From my journal for April 17, 1996
I’ve been thinking how out of touch I feel with that experience of spaciousness I had last year. It’s as though it happened to a different person. I feel like I’ve had all these experiences, many of them wonderful, and very solid feeling at the time, but somehow they haven’t stuck, I haven’t integrated them into who I am. It’s like I captured them briefly in a net and then they dissolved and disappeared.
Reading the books on infancy does suggest that most of my recent experience is related to infancy, somehow I’ve lost contact with the more adult parts of myself — like that notion of the descent of Inanna, leaving all her adult coping strategies behind as she goes down into the most ancient wounded place. I had a different image — I saw myself as though engaged in a task of assembling something and one of the first steps had been done wrong. Therefore, the whole thing had to be dismantled, painstakingly, so I could readjust the pieces of the foundation. I see myself setting aside “spaciousness” and “creativity” and other pieces as I work my way down to the bottom. When I finally get the bottom “put together right” will I then be able to reclaim all the other pieces?
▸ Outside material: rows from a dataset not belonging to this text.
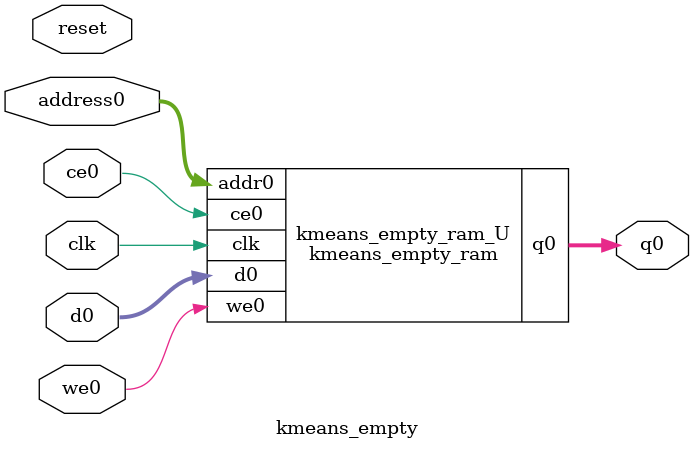
<source format=v>

`timescale 1 ns / 1 ps
module kmeans_empty_ram (addr0, ce0, d0, we0, q0,  clk);

parameter DWIDTH = 16;
parameter AWIDTH = 16;
parameter MEM_SIZE = 65536;

input[AWIDTH-1:0] addr0;
input ce0;
input[DWIDTH-1:0] d0;
input we0;
output reg[DWIDTH-1:0] q0;
input clk;

(* ram_style = "block" *)reg [DWIDTH-1:0] ram[0:MEM_SIZE-1];




always @(posedge clk)  
begin 
    if (ce0) 
    begin
        if (we0) 
        begin 
            ram[addr0] <= d0; 
            q0 <= d0;
        end 
        else 
            q0 <= ram[addr0];
    end
end


endmodule


`timescale 1 ns / 1 ps
module kmeans_empty(
    reset,
    clk,
    address0,
    ce0,
    we0,
    d0,
    q0);

parameter DataWidth = 32'd16;
parameter AddressRange = 32'd65536;
parameter AddressWidth = 32'd16;
input reset;
input clk;
input[AddressWidth - 1:0] address0;
input ce0;
input we0;
input[DataWidth - 1:0] d0;
output[DataWidth - 1:0] q0;



kmeans_empty_ram kmeans_empty_ram_U(
    .clk( clk ),
    .addr0( address0 ),
    .ce0( ce0 ),
    .d0( d0 ),
    .we0( we0 ),
    .q0( q0 ));

endmodule


</source>
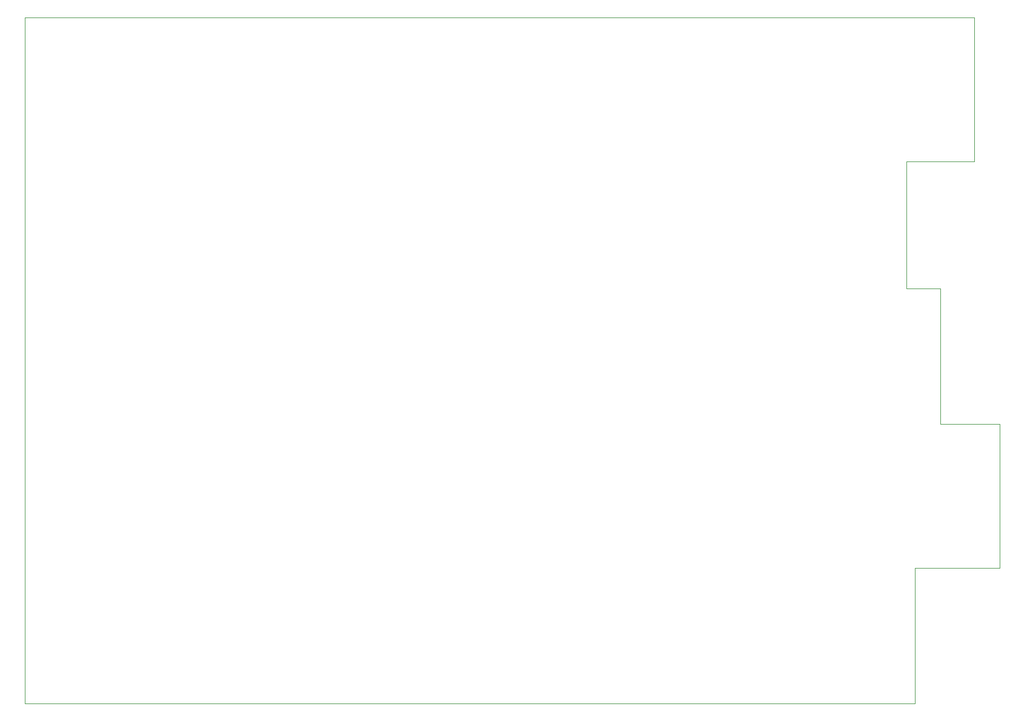
<source format=gbr>
%TF.GenerationSoftware,KiCad,Pcbnew,6.0.2+dfsg-1*%
%TF.CreationDate,2023-05-02T18:44:16+02:00*%
%TF.ProjectId,keyboard2_ctrl,6b657962-6f61-4726-9432-5f6374726c2e,rev?*%
%TF.SameCoordinates,Original*%
%TF.FileFunction,Profile,NP*%
%FSLAX46Y46*%
G04 Gerber Fmt 4.6, Leading zero omitted, Abs format (unit mm)*
G04 Created by KiCad (PCBNEW 6.0.2+dfsg-1) date 2023-05-02 18:44:16*
%MOMM*%
%LPD*%
G01*
G04 APERTURE LIST*
%TA.AperFunction,Profile*%
%ADD10C,0.100000*%
%TD*%
G04 APERTURE END LIST*
D10*
X156210000Y-127000000D02*
X22860000Y-127000000D01*
X22860000Y-127000000D02*
X22860000Y-24130000D01*
X165100000Y-24130000D02*
X165100000Y-45720000D01*
X160020000Y-64770000D02*
X160020000Y-85090000D01*
X160020000Y-85090000D02*
X168910000Y-85090000D01*
X154940000Y-45720000D02*
X154940000Y-64770000D01*
X156210000Y-106680000D02*
X156210000Y-127000000D01*
X22860000Y-24130000D02*
X165100000Y-24130000D01*
X154940000Y-64770000D02*
X160020000Y-64770000D01*
X165100000Y-45720000D02*
X154940000Y-45720000D01*
X168910000Y-85090000D02*
X168910000Y-106680000D01*
X168910000Y-106680000D02*
X156210000Y-106680000D01*
M02*

</source>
It’s an interesting analogy/paradigm for the functioning of psyche, but it is accurate?
I’d been reading books by D.W.Winnicott and Daniel Stern. Lots of interesting ideas about the psychological dynamics of mothers and babies. I think my intuition is right on, that there’s something important right at the beginning of my life, “one of the first steps had been done wrong.” Yes, I was traumatized before the age of three which is when the brain matures. That means that my brain matured under the influence of trauma. There is no actual term for this kind of early trauma. Bessel van der Kolk proposed a diagnosis of DTD — Developmental Trauma Disorder, for children traumatized before the age of three. But so far the people in charge of the Diagnostic Categories have only allowed CPTSD — Complex Post-Traumatic Stress Disorder — which covers a number of different conditions.
Yes, I had to actually go back and deal with the foundations, with the consequences of that early trauma, before I could begin to heal from my childhood. The work with Erica, a specialist in trauma and attachment — my earliest relationship with my mother —has finally helped me get down to the bottom.
I love that my scientist asks of my idea “Is it accurate?” I had no way to know until I understood about the early trauma.